EX-32 6 d350372dex32.htm CERTIFICATE OF CEO AND CFO PURSUANT TO SECTION 1350 Certificate of CEO and CFO pursuant to Section 1350

EXHIBIT 32

CERTIFICATION PURSUANT TO 18 U.S.C.

SECTION 1350, AS ADOPTED PURSUANT TO

SECTION 906 OF THE SARBANES OXLEY ACT OF 2002

In connection with the Quarterly Report of Kaiser Ventures LLC (the “Company”) on Form 10-Q for the quarter ended March 31, 2012, as filed with the Securities and Exchange Commission as of the date hereof (the “Report”), we, Richard E. Stoddard, Chief Executive Officer and James F. Verhey, Chief Financial Officer of Kaiser Ventures LLC (the “Company”), certify pursuant to 18 U.S.C. Section 1350 as adopted pursuant to Section 906 of the Sarbanes-Oxley Act of 2002, that:

1. The Report fully complies with the requirements of Section 13(a) or 15(d) of the Securities Exchange Act of 1934, as amended; and

2. The information contained in the Report fairly presents, in all material respects, the financial condition and results of operations of the Company.

 

Date: May 15, 2012      

/s/ Richard E. Stoddard

 
      Richard E. Stoddard  
      Chairman of the Board, President & CEO  
     

/s/ James F. Verhey

 
      James F. Verhey  
      Executive Vice President - CFO  
      Principal Financial & Accounting Officer  

A signed original of this written statement required by Section 906, or other document authenticating, acknowledging, or otherwise adopting the signature that appears in typed form within the electronic, version of this written statement required by Section 906, has been provided to the Company and will be retained by the Company and furnished to the Securities and Exchange Commission or its staff upon request.
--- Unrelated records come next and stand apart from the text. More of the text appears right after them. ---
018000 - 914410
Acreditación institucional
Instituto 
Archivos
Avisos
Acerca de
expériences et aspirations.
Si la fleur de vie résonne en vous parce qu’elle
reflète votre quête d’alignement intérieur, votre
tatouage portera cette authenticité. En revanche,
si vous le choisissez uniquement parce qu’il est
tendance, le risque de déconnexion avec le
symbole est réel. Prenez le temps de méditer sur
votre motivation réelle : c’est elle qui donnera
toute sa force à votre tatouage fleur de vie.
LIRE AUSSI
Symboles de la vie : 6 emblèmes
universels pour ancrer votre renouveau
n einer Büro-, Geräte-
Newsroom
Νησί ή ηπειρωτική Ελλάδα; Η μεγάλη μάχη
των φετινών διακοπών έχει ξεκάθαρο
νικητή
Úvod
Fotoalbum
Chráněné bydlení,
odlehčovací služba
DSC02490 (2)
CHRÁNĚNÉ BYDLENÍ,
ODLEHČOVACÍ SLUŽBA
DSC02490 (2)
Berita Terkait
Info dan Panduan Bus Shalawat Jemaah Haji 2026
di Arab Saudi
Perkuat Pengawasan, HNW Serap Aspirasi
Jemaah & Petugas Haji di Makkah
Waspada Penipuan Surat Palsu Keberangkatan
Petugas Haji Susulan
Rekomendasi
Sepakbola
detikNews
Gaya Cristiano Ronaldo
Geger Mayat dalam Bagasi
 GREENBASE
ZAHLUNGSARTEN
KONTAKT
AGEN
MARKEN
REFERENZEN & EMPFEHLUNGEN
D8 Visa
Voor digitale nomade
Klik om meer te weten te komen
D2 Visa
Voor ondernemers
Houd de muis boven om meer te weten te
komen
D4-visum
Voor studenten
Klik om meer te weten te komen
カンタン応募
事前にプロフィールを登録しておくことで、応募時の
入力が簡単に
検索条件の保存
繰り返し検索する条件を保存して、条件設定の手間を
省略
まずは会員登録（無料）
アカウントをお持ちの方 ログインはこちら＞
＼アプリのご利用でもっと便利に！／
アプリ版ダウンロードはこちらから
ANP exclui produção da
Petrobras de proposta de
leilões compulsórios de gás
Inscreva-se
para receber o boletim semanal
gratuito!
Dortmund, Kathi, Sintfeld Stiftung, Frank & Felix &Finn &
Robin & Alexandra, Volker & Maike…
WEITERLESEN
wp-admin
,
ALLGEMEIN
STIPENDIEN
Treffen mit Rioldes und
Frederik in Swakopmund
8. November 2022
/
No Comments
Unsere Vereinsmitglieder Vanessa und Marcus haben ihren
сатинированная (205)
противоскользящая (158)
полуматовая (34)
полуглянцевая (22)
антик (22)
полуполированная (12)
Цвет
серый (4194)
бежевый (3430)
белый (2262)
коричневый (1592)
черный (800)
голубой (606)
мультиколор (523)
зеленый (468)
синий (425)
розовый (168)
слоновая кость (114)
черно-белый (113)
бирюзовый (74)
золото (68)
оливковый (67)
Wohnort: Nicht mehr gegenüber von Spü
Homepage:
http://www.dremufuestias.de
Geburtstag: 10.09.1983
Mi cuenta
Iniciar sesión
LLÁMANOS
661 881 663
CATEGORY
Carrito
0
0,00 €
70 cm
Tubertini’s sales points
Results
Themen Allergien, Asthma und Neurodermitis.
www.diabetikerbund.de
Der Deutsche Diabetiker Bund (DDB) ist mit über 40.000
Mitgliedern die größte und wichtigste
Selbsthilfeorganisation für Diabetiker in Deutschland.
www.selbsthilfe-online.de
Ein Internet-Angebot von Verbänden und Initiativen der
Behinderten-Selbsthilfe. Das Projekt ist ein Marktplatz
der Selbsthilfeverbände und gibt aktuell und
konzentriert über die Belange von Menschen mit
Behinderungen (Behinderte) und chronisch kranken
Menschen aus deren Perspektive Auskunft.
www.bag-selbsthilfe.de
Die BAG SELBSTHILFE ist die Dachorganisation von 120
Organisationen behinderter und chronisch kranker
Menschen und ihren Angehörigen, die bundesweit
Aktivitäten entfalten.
This certification accompanies this Report on Form 10-Q pursuant to Section 906 of the Sarbanes-Oxley Act of 2002 and shall not, except to the extent required by such Act, the deemed filed by the Company for purposed of Section 18 of the Securities Exchange Act of 1934, as amended (the “Exchange Act”). Such certification will not be deemed to be incorporated by reference into any filing under the Securities Act of 1933, as amended, or the Exchange Act, except to the extent that the Company specifically incorporated it by reference.